FS didn’t recommend transferring more than 1 embryo at a time as it doesn’t really increase chances of a bfp by much (maybe 5%) whereas it increases chances of twins by 40% - and I really don’t want the stress of a twin pregnancy.

Anyway hope all that made sense.

Thinking of you all!


#47 kitty005

Posted 17 September 2010 - 09:59 PM

ames - that was really interesting.  I hope this cycle just works for you, but I think its really good you have a few options to consider as a back up.  My FS was also saying to me that doing a double transfer doesn't really increase BFP result, I thought he was just trying to make me feel better as we can't risk twins due to my preterm labour risk.  So its reassuring to hear that other specialists feel the same way.

As for the costs, if you do go on to do another fet and it doesn't work, will you go on to do a stim?  I think if you will, than maybe it is better to just do the stim, get your frozen one to "join" the other embies.  But than if you do your last fet and it works, than you save yourself from a stim that you may not need.  It's so hard to know which is the way to go.  I don't think there is a right or wrong.

I'm really hoping this transfer is the one, keeping everything crossed for you  hands.gif

mamabug - how are you going? hope everything is going well for this cycle!

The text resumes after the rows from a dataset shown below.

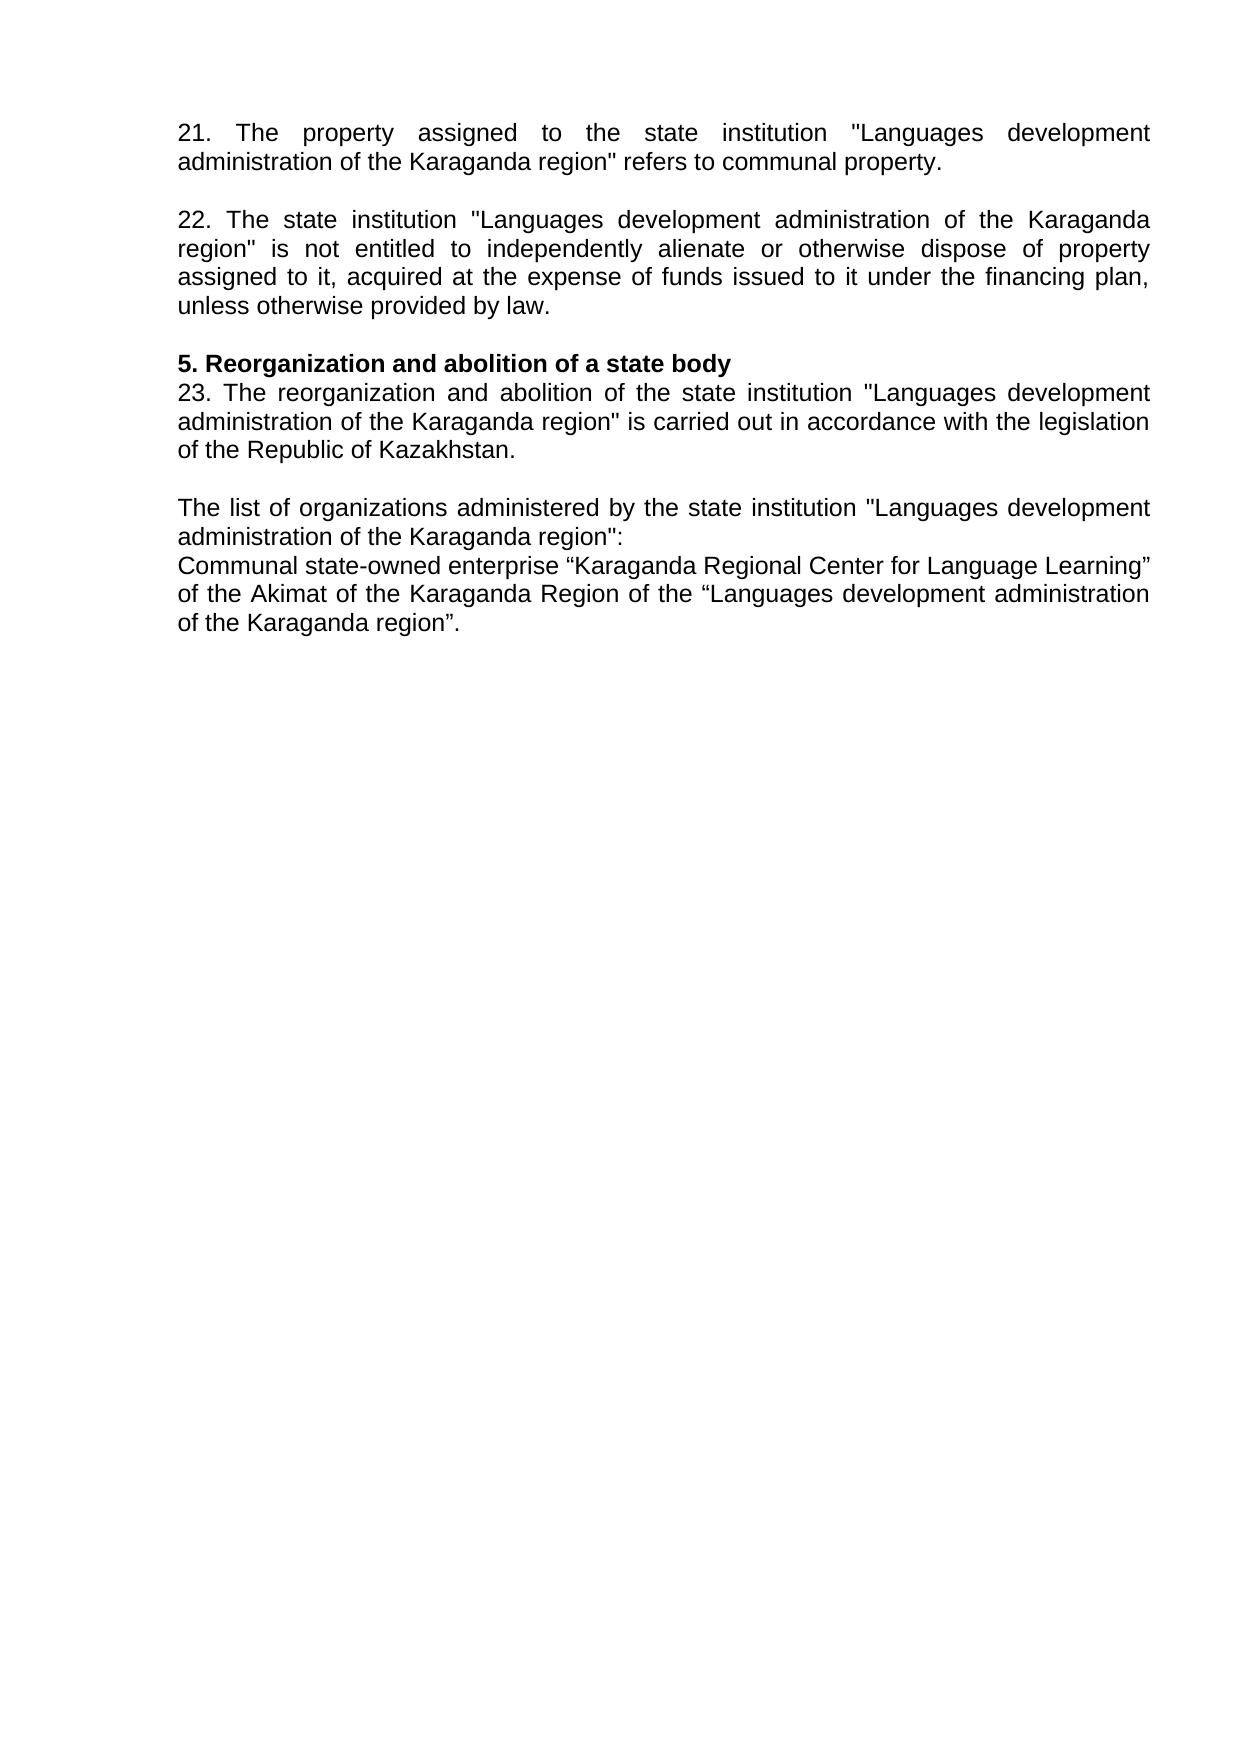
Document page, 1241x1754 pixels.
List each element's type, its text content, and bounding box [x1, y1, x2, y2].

text 23. The reorganization and abolition of the state institution "Languages development administration of the Karaganda region" is carried out in accordance with the legislation of the Republic of Kazakhstan. [177, 378, 1152, 464]
text 5. Reorganization and abolition of a state body [177, 349, 1152, 378]
text 21. The property assigned to the state institution "Languages development administration of the Karaganda region" refers to communal property. [177, 118, 1152, 176]
text 22. The state institution "Languages development administration of the Karaganda region" is not entitled to independently alienate or otherwise dispose of property assigned to it, acquired at the expense of funds issued to it under the financing plan, unless otherwise provided by law. [177, 205, 1152, 320]
text The list of organizations administered by the state institution "Languages development administration of the Karaganda region": [177, 493, 1152, 551]
text Communal state-owned enterprise “Karaganda Regional Center for Language Learning” of the Akimat of the Karaganda Region of the “Languages development administration of the Karaganda region”. [177, 551, 1152, 637]
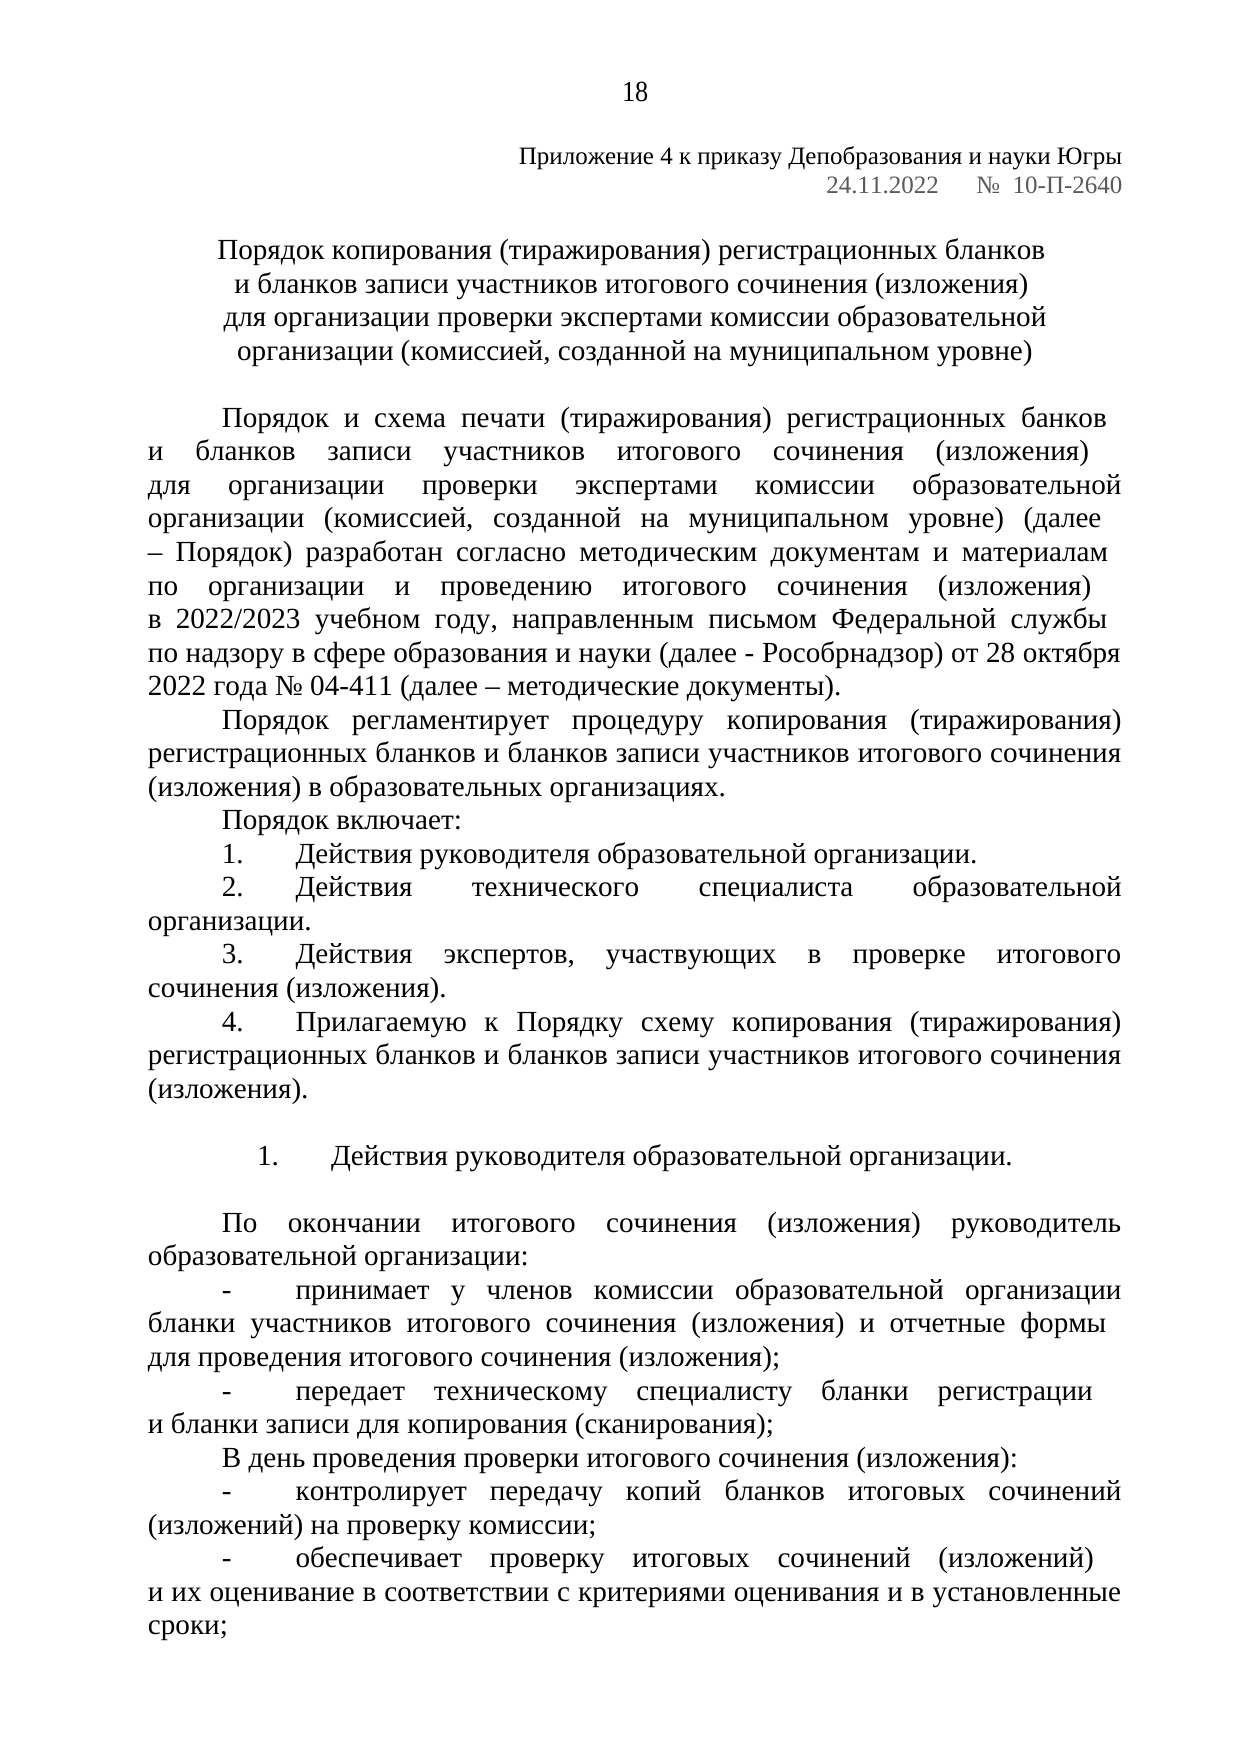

afm, I am 9 days post d&c bleeding and cramping stopped and now waiting for AF which as you know could be a fair while away sad.gif I have one five day frostie left which i'll book on for a natural fet as soon as AF arrives.  If that doesn't work, i'll be another stim cycle.



#48 Mamabug

Posted 19 September 2010 - 11:00 AM

HI, quick post to say my frosties will start the thaw tomorrow. Can't bring myelf to think about it too much (yeah, right!)... they are our last AC opportunity.

We have agreed to stop TTC after this year, so, including this cycle, we have four chances left. Soooo hoping one of them is our lucky cycle.

#49 Mamabug

Posted 20 September 2010 - 02:58 PM

Our AC journey is over. Our two embryos did not thaw.

I wish you all the best in your journey to complete your families.

#50 ames_78

Posted 20 September 2010 - 09:38 PM

Mamabug -  bbighug.gif I'm so disappointed for you that your embies didn't survive the thaw.  You've certainly had a rollercoaster of a cycle leading up to this point so I really hope you look after yourself.
You mentioned in your last post about giving yourself until the end of the year - I'm assuming by that you decided against going for a full stim and a fresh transfer.
Thinking of you.

Kitty - yeh if only transferring 2 meant double the chance of a bfp.  I'm pretty sure if this cycle doesn't get a bfp then we'll just do a full stim cycle and try and get embies up to day 5's.  As like you mentioned, yes if we tried our last embie and it didn't work then we'd try a full stim cycle anyway.
Glad your bleeding/cramping has stopped and hopefully AF won't keep you waiting too long.